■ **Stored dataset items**
#####

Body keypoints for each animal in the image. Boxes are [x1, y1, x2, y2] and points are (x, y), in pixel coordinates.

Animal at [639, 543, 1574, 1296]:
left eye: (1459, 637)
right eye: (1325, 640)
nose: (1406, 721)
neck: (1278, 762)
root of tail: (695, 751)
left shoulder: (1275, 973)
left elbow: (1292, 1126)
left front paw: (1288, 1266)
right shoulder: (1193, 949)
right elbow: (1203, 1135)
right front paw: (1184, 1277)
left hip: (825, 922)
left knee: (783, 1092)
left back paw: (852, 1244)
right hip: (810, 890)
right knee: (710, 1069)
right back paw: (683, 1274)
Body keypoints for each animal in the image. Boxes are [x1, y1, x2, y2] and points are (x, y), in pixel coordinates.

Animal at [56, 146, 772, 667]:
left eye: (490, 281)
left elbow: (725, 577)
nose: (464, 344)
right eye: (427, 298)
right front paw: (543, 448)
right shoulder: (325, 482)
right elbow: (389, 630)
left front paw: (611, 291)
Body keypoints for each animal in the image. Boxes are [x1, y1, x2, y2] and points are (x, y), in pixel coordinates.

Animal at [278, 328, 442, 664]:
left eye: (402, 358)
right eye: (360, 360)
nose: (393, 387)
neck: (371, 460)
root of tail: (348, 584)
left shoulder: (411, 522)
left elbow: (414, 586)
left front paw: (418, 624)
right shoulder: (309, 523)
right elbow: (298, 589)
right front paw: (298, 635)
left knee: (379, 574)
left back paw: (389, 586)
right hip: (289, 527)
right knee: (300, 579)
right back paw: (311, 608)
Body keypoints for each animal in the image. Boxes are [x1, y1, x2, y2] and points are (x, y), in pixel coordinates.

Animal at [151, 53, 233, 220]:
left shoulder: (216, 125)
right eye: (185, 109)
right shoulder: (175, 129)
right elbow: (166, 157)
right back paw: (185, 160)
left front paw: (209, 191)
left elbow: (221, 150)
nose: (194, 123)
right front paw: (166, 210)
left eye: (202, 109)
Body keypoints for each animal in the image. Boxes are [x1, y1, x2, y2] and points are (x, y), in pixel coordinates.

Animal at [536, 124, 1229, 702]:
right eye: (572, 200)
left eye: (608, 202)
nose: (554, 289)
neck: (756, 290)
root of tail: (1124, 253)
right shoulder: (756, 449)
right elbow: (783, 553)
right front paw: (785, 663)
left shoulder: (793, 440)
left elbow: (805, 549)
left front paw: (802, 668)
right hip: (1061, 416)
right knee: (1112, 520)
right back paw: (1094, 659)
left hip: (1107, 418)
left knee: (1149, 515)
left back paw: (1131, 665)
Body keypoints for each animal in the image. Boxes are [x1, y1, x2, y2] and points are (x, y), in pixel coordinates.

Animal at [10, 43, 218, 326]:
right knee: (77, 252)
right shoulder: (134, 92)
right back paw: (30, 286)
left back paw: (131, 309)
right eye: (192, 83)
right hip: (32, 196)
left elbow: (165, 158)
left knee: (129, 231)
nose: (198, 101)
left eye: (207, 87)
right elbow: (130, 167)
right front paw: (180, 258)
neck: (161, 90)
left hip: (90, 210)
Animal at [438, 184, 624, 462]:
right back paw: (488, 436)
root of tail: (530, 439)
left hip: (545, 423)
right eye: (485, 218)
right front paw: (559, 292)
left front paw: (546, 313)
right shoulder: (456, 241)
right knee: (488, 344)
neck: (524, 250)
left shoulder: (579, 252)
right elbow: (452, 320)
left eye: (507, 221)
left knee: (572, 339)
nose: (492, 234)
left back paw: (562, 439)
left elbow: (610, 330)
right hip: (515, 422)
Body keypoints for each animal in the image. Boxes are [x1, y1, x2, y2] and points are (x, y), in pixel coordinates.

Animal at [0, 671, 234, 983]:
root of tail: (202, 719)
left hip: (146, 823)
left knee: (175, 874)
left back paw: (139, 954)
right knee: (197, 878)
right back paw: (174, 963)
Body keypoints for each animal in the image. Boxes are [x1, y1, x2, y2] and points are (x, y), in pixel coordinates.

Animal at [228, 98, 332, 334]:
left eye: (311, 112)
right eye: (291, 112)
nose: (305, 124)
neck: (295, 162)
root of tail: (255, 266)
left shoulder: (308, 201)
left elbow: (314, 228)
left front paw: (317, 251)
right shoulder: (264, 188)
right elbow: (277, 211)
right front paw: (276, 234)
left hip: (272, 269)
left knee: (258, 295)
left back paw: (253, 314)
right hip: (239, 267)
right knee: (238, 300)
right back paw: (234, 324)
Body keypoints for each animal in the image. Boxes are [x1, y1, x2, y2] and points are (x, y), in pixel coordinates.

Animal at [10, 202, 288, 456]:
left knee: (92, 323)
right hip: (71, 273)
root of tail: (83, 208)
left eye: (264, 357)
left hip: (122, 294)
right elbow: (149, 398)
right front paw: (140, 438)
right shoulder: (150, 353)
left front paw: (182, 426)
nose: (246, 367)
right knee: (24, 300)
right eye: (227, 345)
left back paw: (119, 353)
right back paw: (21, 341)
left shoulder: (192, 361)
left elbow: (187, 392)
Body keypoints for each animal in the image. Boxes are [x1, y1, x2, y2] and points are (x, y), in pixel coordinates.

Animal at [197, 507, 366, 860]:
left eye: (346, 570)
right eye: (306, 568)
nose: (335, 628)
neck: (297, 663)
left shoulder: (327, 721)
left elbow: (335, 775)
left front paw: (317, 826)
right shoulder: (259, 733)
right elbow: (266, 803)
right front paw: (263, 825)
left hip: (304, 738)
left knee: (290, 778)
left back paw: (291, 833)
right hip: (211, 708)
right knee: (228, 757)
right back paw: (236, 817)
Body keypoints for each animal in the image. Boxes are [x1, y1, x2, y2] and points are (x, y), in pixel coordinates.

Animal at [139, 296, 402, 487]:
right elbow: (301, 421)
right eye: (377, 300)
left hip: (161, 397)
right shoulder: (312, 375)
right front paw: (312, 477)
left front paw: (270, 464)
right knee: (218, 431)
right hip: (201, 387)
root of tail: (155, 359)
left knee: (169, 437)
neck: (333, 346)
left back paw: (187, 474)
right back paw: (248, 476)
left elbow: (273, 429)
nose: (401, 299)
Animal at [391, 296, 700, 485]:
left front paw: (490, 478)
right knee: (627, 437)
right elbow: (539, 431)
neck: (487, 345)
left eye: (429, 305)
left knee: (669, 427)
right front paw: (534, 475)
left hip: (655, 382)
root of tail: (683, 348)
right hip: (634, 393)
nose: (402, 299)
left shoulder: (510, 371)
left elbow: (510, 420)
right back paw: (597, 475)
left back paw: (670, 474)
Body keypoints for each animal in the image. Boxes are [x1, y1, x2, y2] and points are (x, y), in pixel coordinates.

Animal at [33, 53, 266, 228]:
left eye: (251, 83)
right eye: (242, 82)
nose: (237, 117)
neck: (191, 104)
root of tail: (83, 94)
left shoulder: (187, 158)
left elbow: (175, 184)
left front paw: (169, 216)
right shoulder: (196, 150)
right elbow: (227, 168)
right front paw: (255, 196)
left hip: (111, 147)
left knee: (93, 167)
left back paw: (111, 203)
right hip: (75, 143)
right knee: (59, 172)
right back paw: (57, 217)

#####

The expected answer is an exact copy of the lines above, beginning at the line with "left hip: (146, 823)" and ending at the line with "root of tail: (83, 208)", with both ends in.

■ **Output for this task**
left hip: (146, 823)
left knee: (175, 874)
left back paw: (139, 954)
right knee: (197, 878)
right back paw: (174, 963)
Body keypoints for each animal in the image. Boxes are [x1, y1, x2, y2] and points are (x, y), in pixel coordinates.

Animal at [228, 98, 332, 334]:
left eye: (311, 112)
right eye: (291, 112)
nose: (305, 124)
neck: (295, 162)
root of tail: (255, 266)
left shoulder: (308, 201)
left elbow: (314, 228)
left front paw: (317, 251)
right shoulder: (264, 188)
right elbow: (277, 211)
right front paw: (276, 234)
left hip: (272, 269)
left knee: (258, 295)
left back paw: (253, 314)
right hip: (239, 267)
right knee: (238, 300)
right back paw: (234, 324)
Body keypoints for each animal in the image. Boxes are [x1, y1, x2, y2] and points are (x, y), in pixel coordinates.

Animal at [10, 202, 288, 456]:
left knee: (92, 323)
right hip: (71, 273)
root of tail: (83, 208)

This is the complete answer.